EXERCISE DATA START

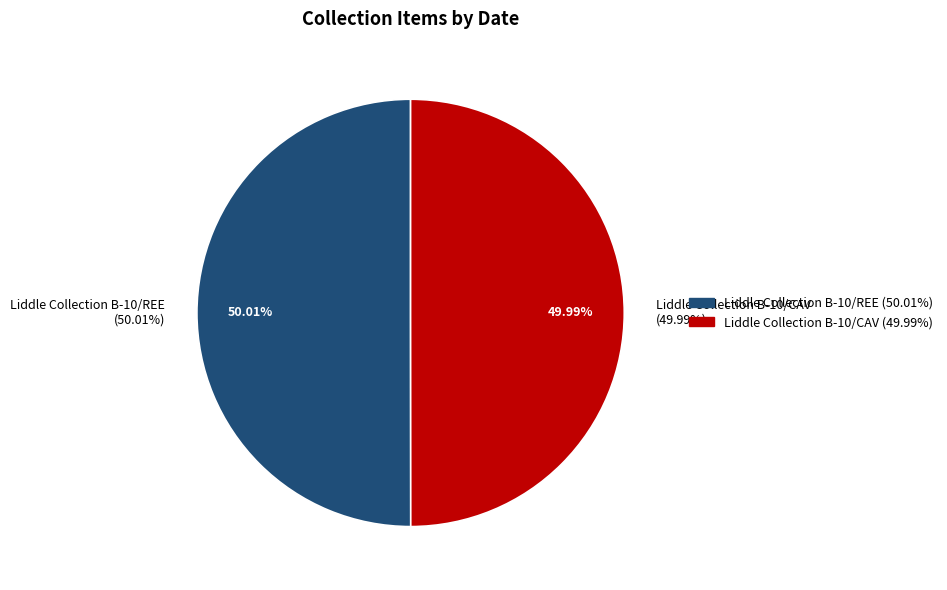

How many segments does this pie chart have?

2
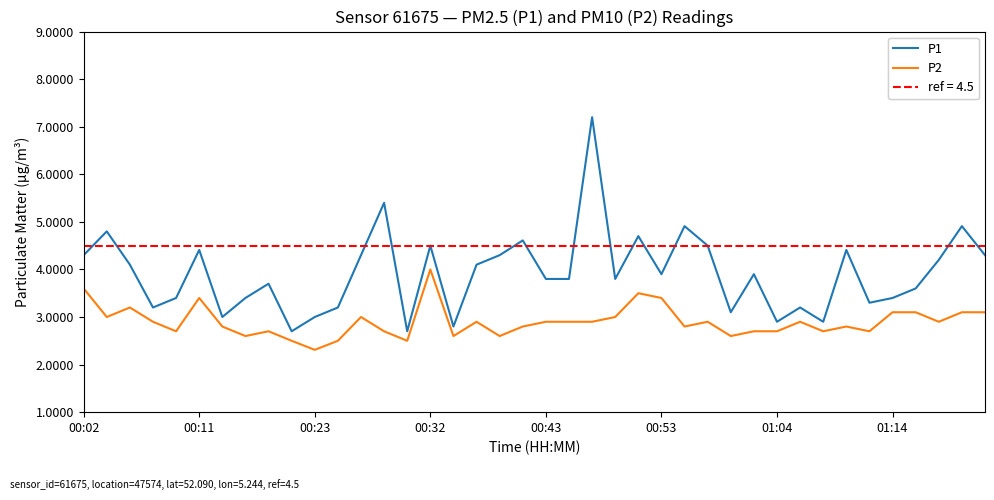

True or false: P2 has a value of 5.2 at 00:53.

False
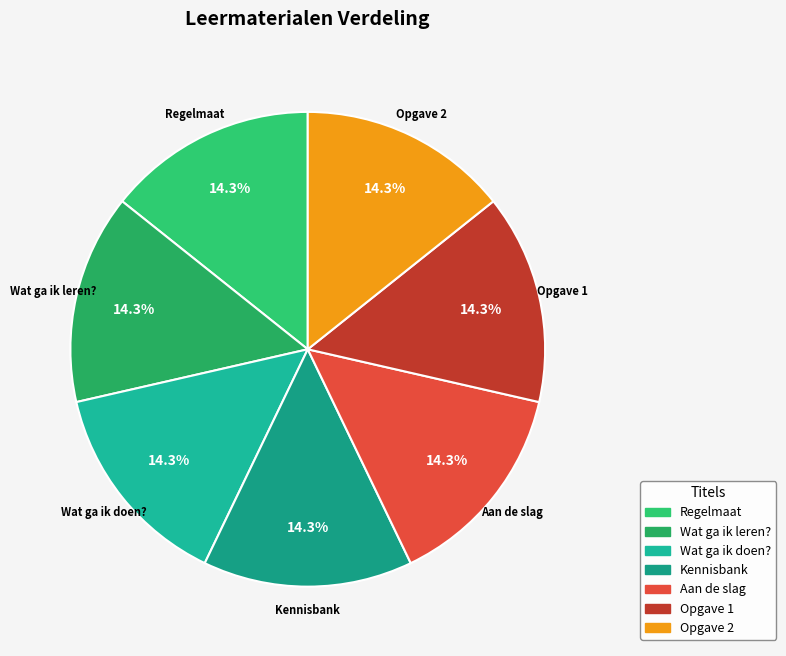

Is there any slice that represents more than half of the pie?

No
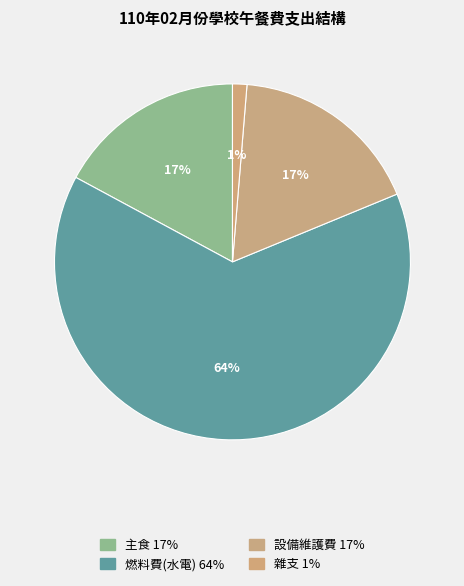

How many slices are in this pie chart?

4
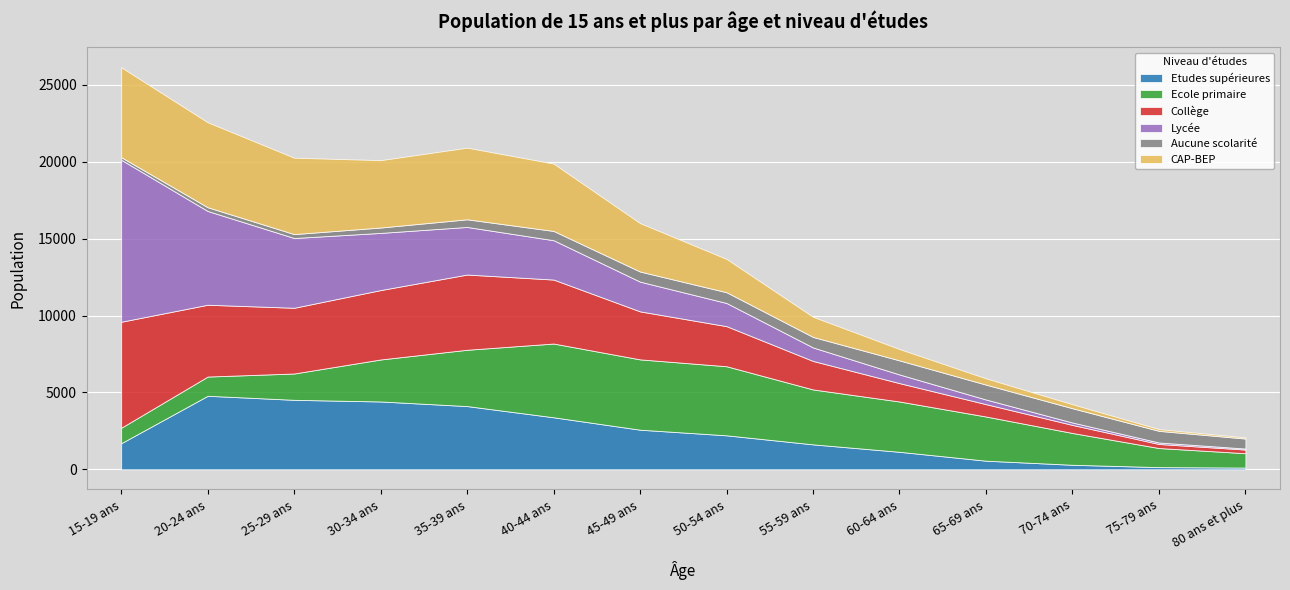

At which category is the sum across all series the highest?

15-19 ans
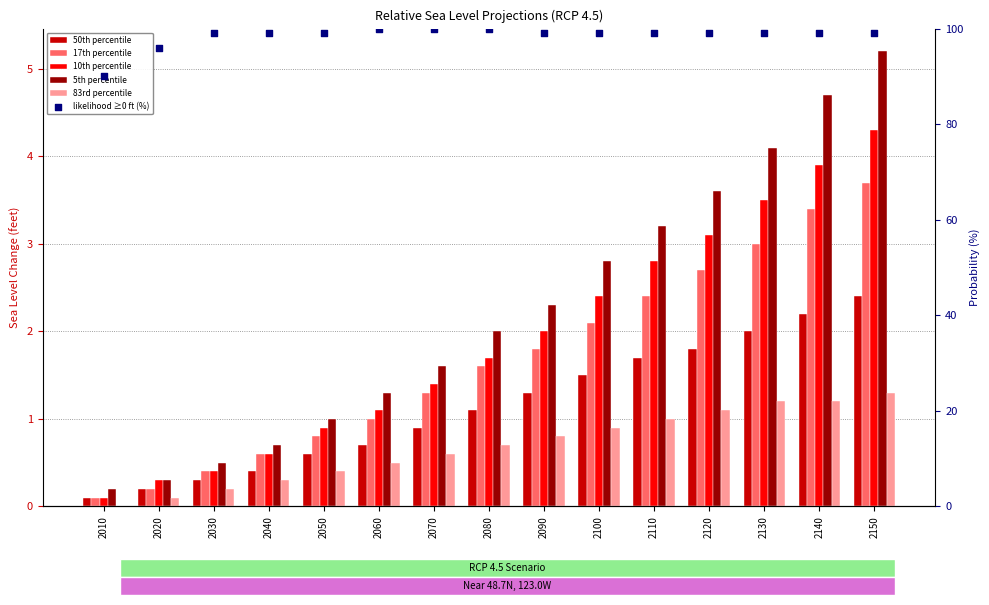

Which series reaches the maximum Y coordinate?

likelihood ≥0 ft (%)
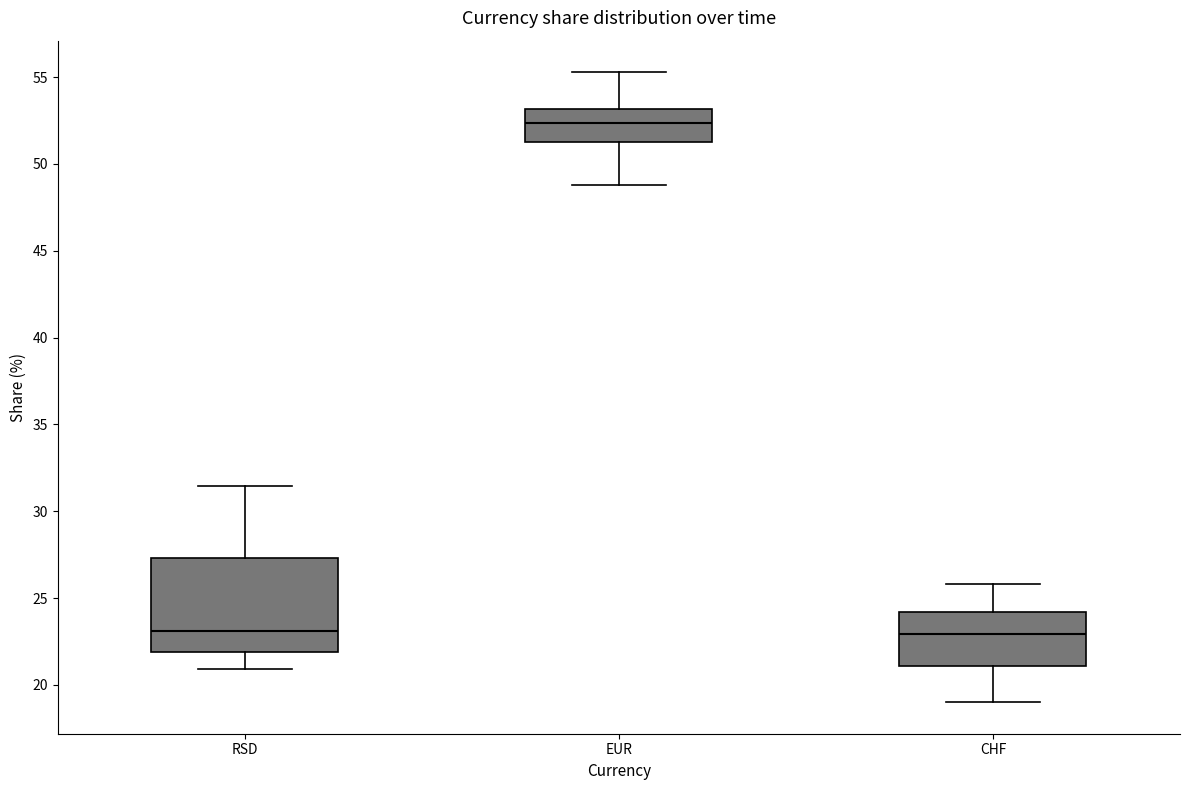

Which box has the highest median line?

EUR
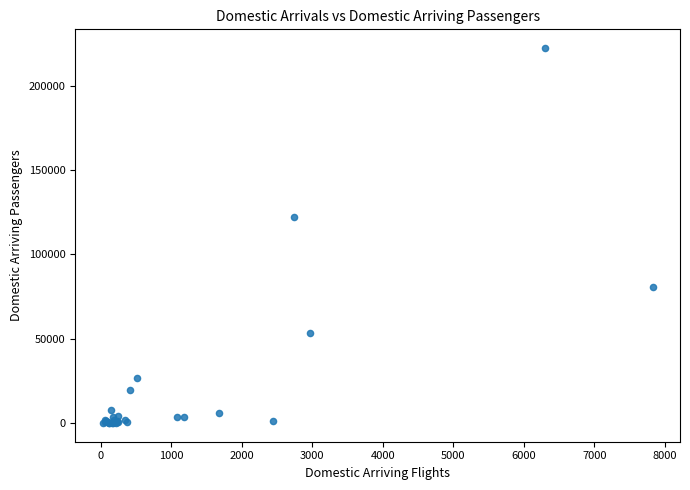

What Y value in the scatter plot is closest to 111254?

121988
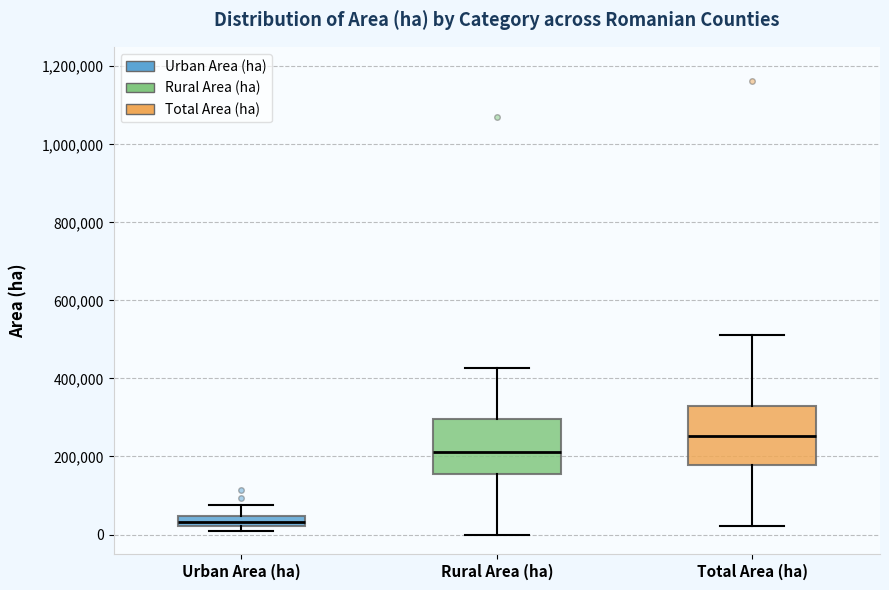

Where is the upper edge of the box for Urban Area (ha) on the y-axis? The values are not printed on the chart, so give them approximately, as read against the axis.

40000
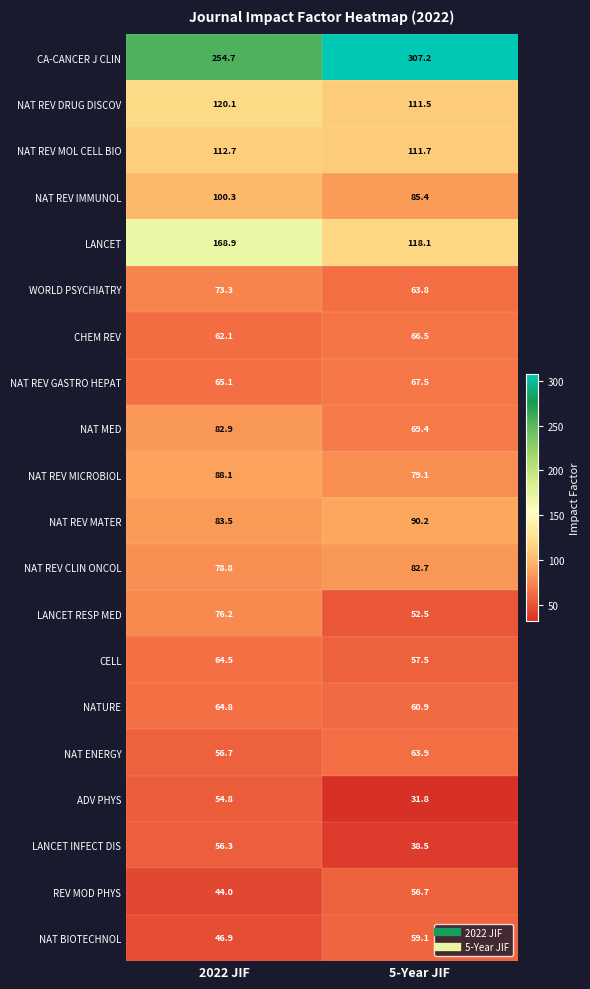

At which category does the chart reach its peak across all series?

5-Year JIF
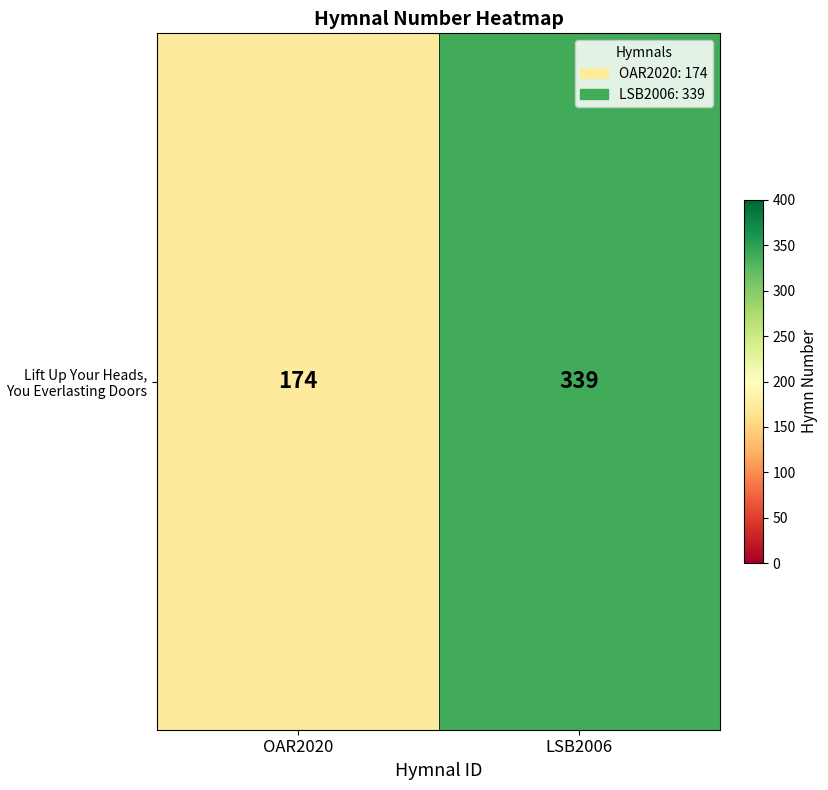

Rank the categories by value from highest to lowest.

LSB2006, OAR2020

EXERCISE DATA END

WHAT IS BEING ASKED: Can you turn the material above into a numbered list, with no blank lines and no pictures?

EXERCISE SOLUTION:
1. How many segments does this pie chart have?
2. 2
3. True or false: P2 has a value of 5.2 at 00:53.
4. False
5. Is there any slice that represents more than half of the pie?
6. No
7. How many slices are in this pie chart?
8. 4
9. At which category is the sum across all series the highest?
10. 15-19 ans
11. Which series reaches the maximum Y coordinate?
12. likelihood ≥0 ft (%)
13. Which box has the highest median line?
14. EUR
15. What Y value in the scatter plot is closest to 111254?
16. 121988
17. Where is the upper edge of the box for Urban Area (ha) on the y-axis? The values are not printed on the chart, so give them approximately, as read against the axis.
18. 40000
19. At which category does the chart reach its peak across all series?
20. 5-Year JIF
21. Rank the categories by value from highest to lowest.
22. LSB2006, OAR2020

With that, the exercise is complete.